News | April 6, 2017

Environmental Groups Call On Sky Chefs At LAX To Follow Pollution Rules, Says UNITE HERE


As President Trump rolls back environmental regulations, Los Angeles International Airport workers, members of the surrounding community, and California statewide environmental justice leaders are calling on LAX airline catering company LSG Sky Chefs to comply with existing airport air quality standards.

“More than a decade ago, LAWA adopted tough standards for contractors, lessees, permittees and others who do business at Los Angeles International Airport. LAWA committed to requiring those companies to transition to trucks, shuttles, passenger vans and buses that cause less air pollution,” wrote Joseph K. Lyou, Ph.D., President & CEO of the Coalition for Clean Air, in a letter to LAWA signed by 14 environmental, public health and community leaders. “Some of [Sky Chefs] vehicles are nearly two decades old and need replacement urgently, but the new vehicles Sky Chefs has acquired are not alternative fuel vehicles. This company isn’t even trying.”

Only two vehicles out of LSG Sky Chefs’ 16-vehicle fleet are clean energy vehicles, according to a July 2016 report, contributing to poor air quality in and around the airport.
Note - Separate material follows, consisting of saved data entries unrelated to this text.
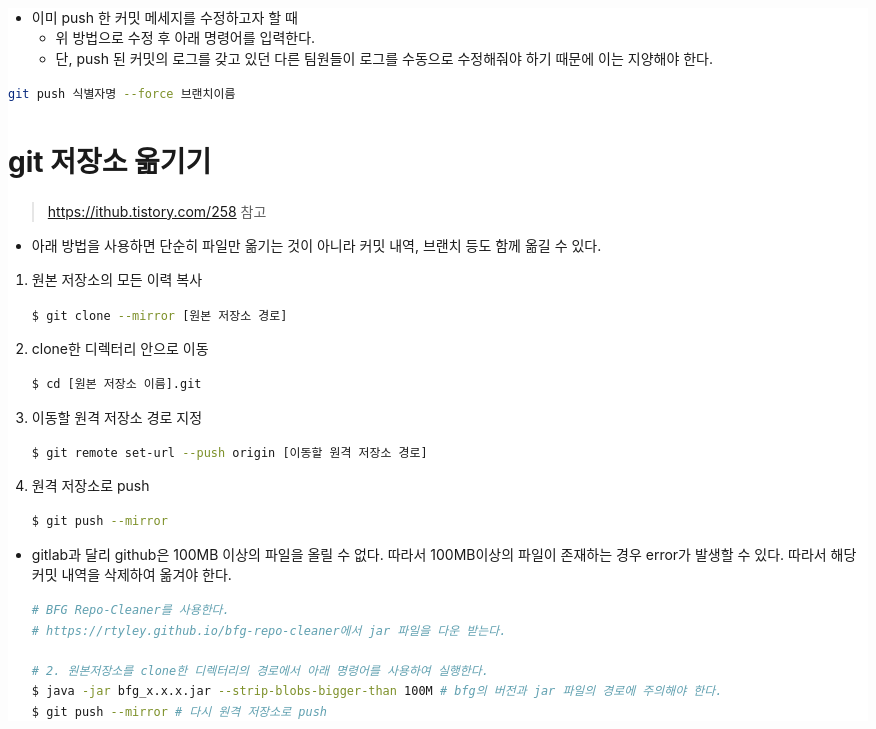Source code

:   - 이미 push 한 커밋 메세지를 수정하고자 할 때
    - 위 방법으로 수정 후 아래 명령어를 입력한다.
    - 단, push 된 커밋의 로그를 갖고 있던 다른 팀원들이 로그를 수동으로 수정해줘야 하기 때문에 이는 지양해야 한다.

  ```bash
  git push 식별자명 --force 브랜치이름
  ```



# git 저장소 옮기기

> https://ithub.tistory.com/258 참고

- 아래 방법을 사용하면 단순히 파일만 옮기는 것이 아니라 커밋 내역, 브랜치 등도 함께 옮길 수 있다.

1. 원본 저장소의 모든 이력 복사

   ```bash
   $ git clone --mirror [원본 저장소 경로]
   ```

2. clone한 디렉터리 안으로 이동

   ```bash
   $ cd [원본 저장소 이름].git 
   ```

3. 이동할 원격 저장소 경로 지정

   ```bash
   $ git remote set-url --push origin [이동할 원격 저장소 경로] 
   ```

4. 원격 저장소로 push

   ```bash
   $ git push --mirror 
   ```

   

- gitlab과 달리 github은 100MB 이상의 파일을 올릴 수 없다. 따라서 100MB이상의 파일이 존재하는 경우 error가 발생할 수 있다. 따라서 해당 커밋 내역을 삭제하여 옮겨야 한다.

  ```bash
  # BFG Repo-Cleaner를 사용한다.
  # https://rtyley.github.io/bfg-repo-cleaner에서 jar 파일을 다운 받는다.
  
  # 2. 원본저장소를 clone한 디렉터리의 경로에서 아래 명령어를 사용하여 실행한다.
  $ java -jar bfg_x.x.x.jar --strip-blobs-bigger-than 100M # bfg의 버전과 jar 파일의 경로에 주의해야 한다.
  $ git push --mirror # 다시 원격 저장소로 push
  ```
Existing LAX policies state that 100 percent of vehicles operated by any airport contractors must be alternative-fuel vehicles.

LAX is the largest source of carbon monoxide in California. According to a 2008 study, 42 percent of nitrogen oxides, 63 percent of volatile organic compounds, and 90 percent of particulates around the airport are the result of ground-access vehicle traffic. These air pollutants are strongly connected to increases in cases of asthma, respiratory disease, and heart disease.
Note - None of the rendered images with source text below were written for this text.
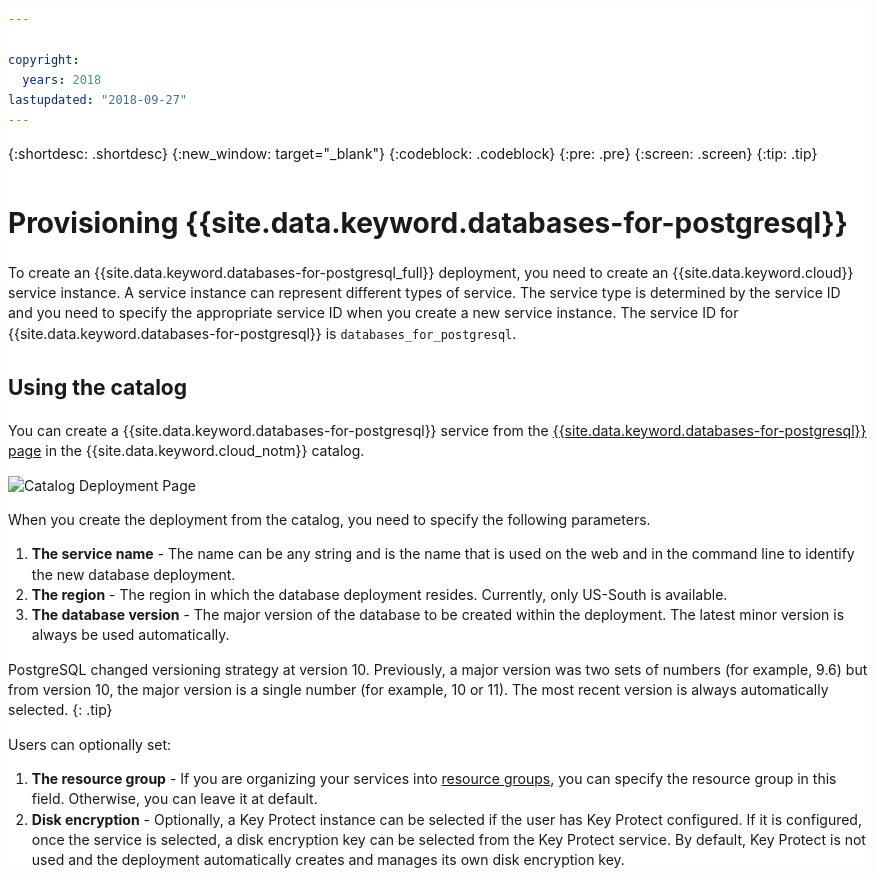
 ```yaml
---

copyright:
  years: 2018
lastupdated: "2018-09-27"
---
```


{:shortdesc: .shortdesc}
{:new_window: target="_blank"}
{:codeblock: .codeblock}
{:pre: .pre}
{:screen: .screen}
{:tip: .tip}

# Provisioning {{site.data.keyword.databases-for-postgresql}}

To create an {{site.data.keyword.databases-for-postgresql_full}} deployment, you need to create an {{site.data.keyword.cloud}} service instance. A service instance can represent different types of service. The service type is determined by the service ID and you need to specify the appropriate service ID when you create a new service instance. The service ID for {{site.data.keyword.databases-for-postgresql}} is `databases_for_postgresql`.


## Using the catalog

You can create a {{site.data.keyword.databases-for-postgresql}} service from the [{{site.data.keyword.databases-for-postgresql}} page](https://{DomainName}/catalog/services/databases-for-postgresql/) in the {{site.data.keyword.cloud_notm}} catalog.

![Catalog Deployment Page](images/catalog-deployment.png)

When you create the deployment from the catalog, you need to specify the following parameters.

1. **The service name** - The name can be any string and is the name that is used on the web and in the command line to identify the new database deployment.
2. **The region** - The region in which the database deployment resides. Currently, only US-South is available.
3. **The database version** - The major version of the database to be created within the deployment. The latest minor version is always be used automatically. 

PostgreSQL changed versioning strategy at version 10. Previously, a major version was two sets of numbers (for example, 9.6) but from version 10, the major version is a single number (for example, 10 or 11). The most recent version is always automatically selected.
{: .tip}

Users can optionally set:

1. **The resource group** - If you are organizing your services into [resource groups](/docs/resources/bestpractice_rgs.html#bp_resourcegroups), you can specify the resource group in this field. Otherwise, you can leave it at default.
2. **Disk encryption** - Optionally, a Key Protect instance can be selected if the user has Key Protect configured. If it is configured, once the service is selected, a disk encryption key can be selected from the Key Protect service. By default, Key Protect is not used and the deployment automatically creates and manages its own disk encryption key.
Also at today’s Los Angeles World Airports (LAWA) Board meeting, LSG Sky Chefs employees from Seattle and Miami testified to the company’s disputes over enforcement of local wage laws. The City of Seattle found that Sky Chefs is violating the local minimum wage law and owes current and former workers more than $300,000, which the company appealed and has not paid. In Miami, Sky Chefs has been in a dispute over the applicability of the county’s living wage ordinance since 2006.